About this recipe: This soup's aromas will make your mouth water. Serve with some crusty bread for a fabulous packed lunch. Freezes well, so it's excellent for leftovers (not that there will be any left).

SYNCHORSWIM

Ingredients
Serves: 8 

  • 3 tablespoons olive oil
  • 1 onion, chopped
  • 2 sticks celery, chopped
  • 4 cloves garlic, minced
  • 2 tablespoons fresh root ginger, minced
  • 1 tablespoon demerara sugar
  • 2 teaspoons sea salt
  • 1/4 teaspoon ground turmeric
  • 1/4 teaspoon ground allspice
  • 1/4 teaspoon ground nutmeg
  • 2 potatoes, peeled and diced
  • 450g chopped courgette
  • 1.5L vegetable stock
  • 1 pinch cayenne pepper
  • 30g chopped fresh spinach
  • 1/2 red pepper, minced

Method
Prep:15min  ›  Cook:20min  ›  Ready in:35min 

  1. Heat the oil in a large pot over medium heat. Stir in onion, celery, garlic, ginger and sugar. Cook 5 minutes, until onion is tender. Season with salt, turmeric, allspice and nutmeg.

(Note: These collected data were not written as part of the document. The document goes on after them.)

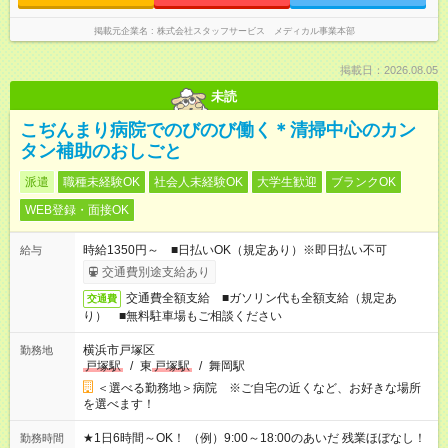
掲載元企業名
株式会社スタッフサービス メディカル事業本部
掲載日：2026.08.05
未読
こぢんまり病院でのびのび働く＊清掃中心のカン
タン補助のおしごと
派遣
職種未経験OK
社会人未経験OK
大学生歓迎
ブランクOK
WEB登録・面接OK
時給1350円～ ■日払いOK（規定あり）※即日払い不可
給与
交通費別途支給あり
交通費全額支給 ■ガソリン代も全額支給（規定あ
交通費
り） ■無料駐車場もご相談ください
横浜市戸塚区
勤務地
戸塚駅
/
東
戸塚駅
/
舞岡駅
＜選べる勤務地＞病院 ※ご自宅の近くなど、お好きな場所
を選べます！
★1日6時間～OK！ （例）9:00～18:00のあいだ 残業ほぼなし！
勤務時間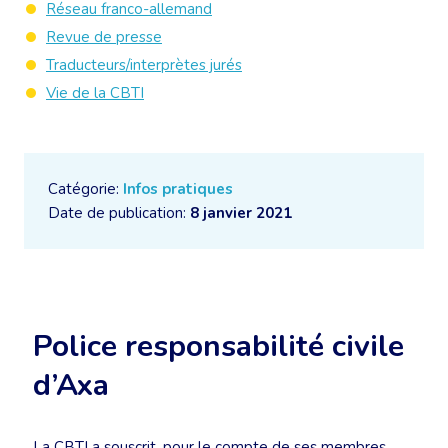
Réseau franco-allemand
Revue de presse
Traducteurs/interprètes jurés
Vie de la CBTI
Catégorie:
Infos pratiques
Date de publication:
8 janvier 2021
Police responsabilité civile
d’Axa
La CBTI a souscrit, pour le compte de ses membres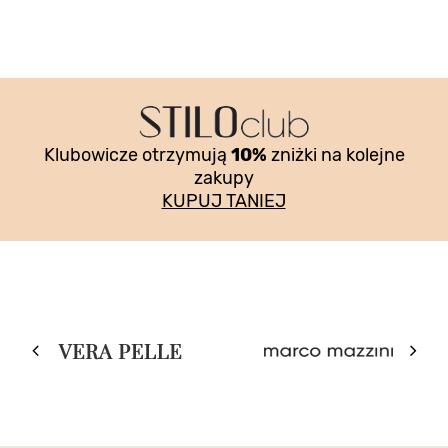
Klubowicze otrzymują
10%
zniżki na kolejne
zakupy
KUPUJ TANIEJ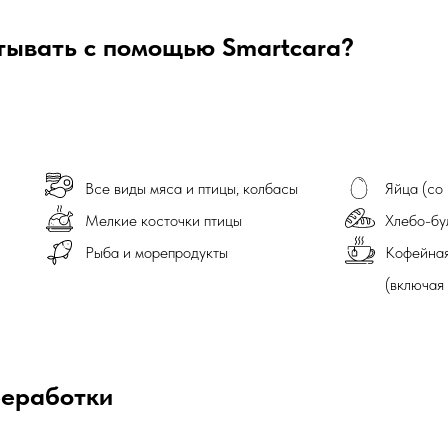
тывать с помощью Smartcara?
Все виды мяса и птицы, колбасы
Яйца (со 
Мелкие косточки птицы
Хлебо-бу
Рыба и морепродукты
Кофейная
(включая 
реработки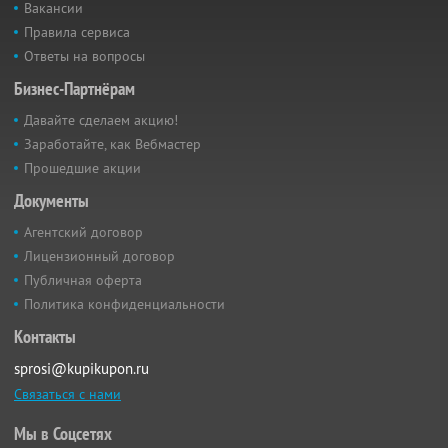
Вакансии
Правила сервиса
Ответы на вопросы
Бизнес-Партнёрам
Давайте сделаем акцию!
Заработайте, как Вебмастер
Прошедшие акции
Документы
Агентский договор
Лицензионный договор
Публичная оферта
Политика конфиденциальности
Контакты
sprosi@kupikupon.ru
Связаться с нами
Мы в Соцсетях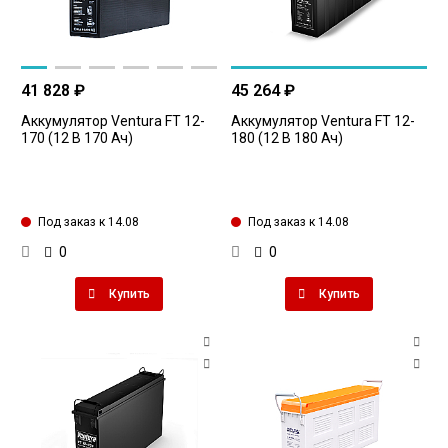
41 828 ₽
45 264 ₽
Аккумулятор Ventura FT 12-
Аккумулятор Ventura FT 12-
170 (12 В 170 Ач)
180 (12 В 180 Ач)
Под заказ к 14.08
Под заказ к 14.08
0
0
Купить
Купить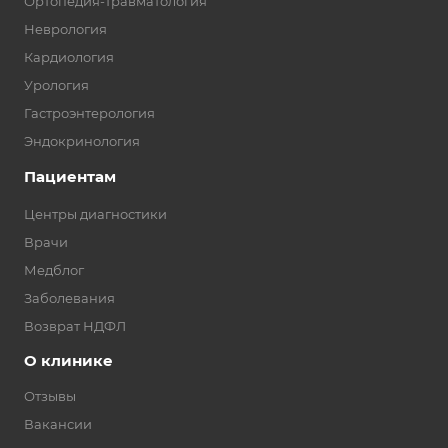
Ортопедия-травматология
Неврология
Кардиология
Урология
Гастроэнтерология
Эндокринология
Пациентам
Центры диагностики
Врачи
Медблог
Заболевания
Возврат НДФЛ
О клинике
Отзывы
Вакансии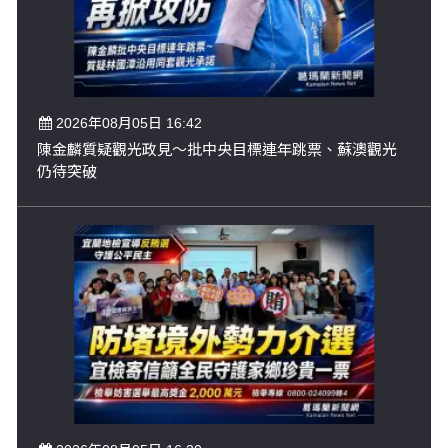
2026年08月05日 16:42
陳金麟質疑觀光政見～批中央目標連年跳票、蘇澳觀光
仍待突破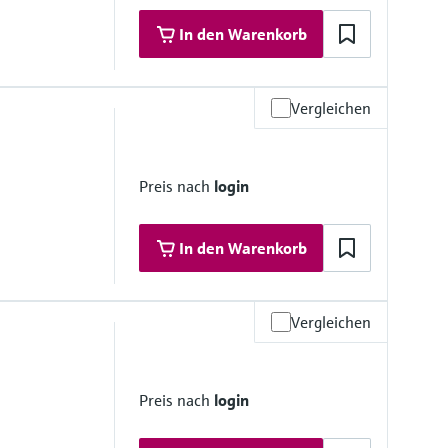
In den Warenkorb
Vergleichen
materialien
Preis nach
login
anten)
In den Warenkorb
Vergleichen
: 60 m
materialien
Preis nach
login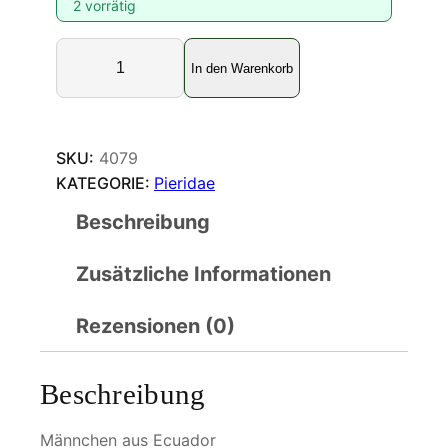
2 vorrätig
C
In den Warenkorb
o
l
i
a
SKU:
4079
s
KATEGORIE:
Pieridae
d
Beschreibung
i
m
Zusätzliche Informationen
e
r
a
Rezensionen (0)
M
e
Beschreibung
n
g
Männchen aus Ecuador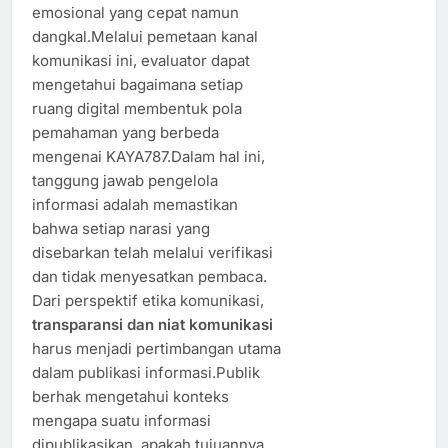
emosional yang cepat namun
dangkal.Melalui pemetaan kanal
komunikasi ini, evaluator dapat
mengetahui bagaimana setiap
ruang digital membentuk pola
pemahaman yang berbeda
mengenai KAYA787.Dalam hal ini,
tanggung jawab pengelola
informasi adalah memastikan
bahwa setiap narasi yang
disebarkan telah melalui verifikasi
dan tidak menyesatkan pembaca.
Dari perspektif etika komunikasi,
transparansi dan niat komunikasi
harus menjadi pertimbangan utama
dalam publikasi informasi.Publik
berhak mengetahui konteks
mengapa suatu informasi
dipublikasikan, apakah tujuannya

Mix in potatoes and courgette, and pour in the vegetable stock. Bring to the boil, reduce heat to low, and simmer 10 minutes, or until potatoes are tender.
  2. Remove soup from heat, season with cayenne pepper, and stir in spinach. Using a hand-held blender, blend soup until smooth. Garnish with red pepper to serve.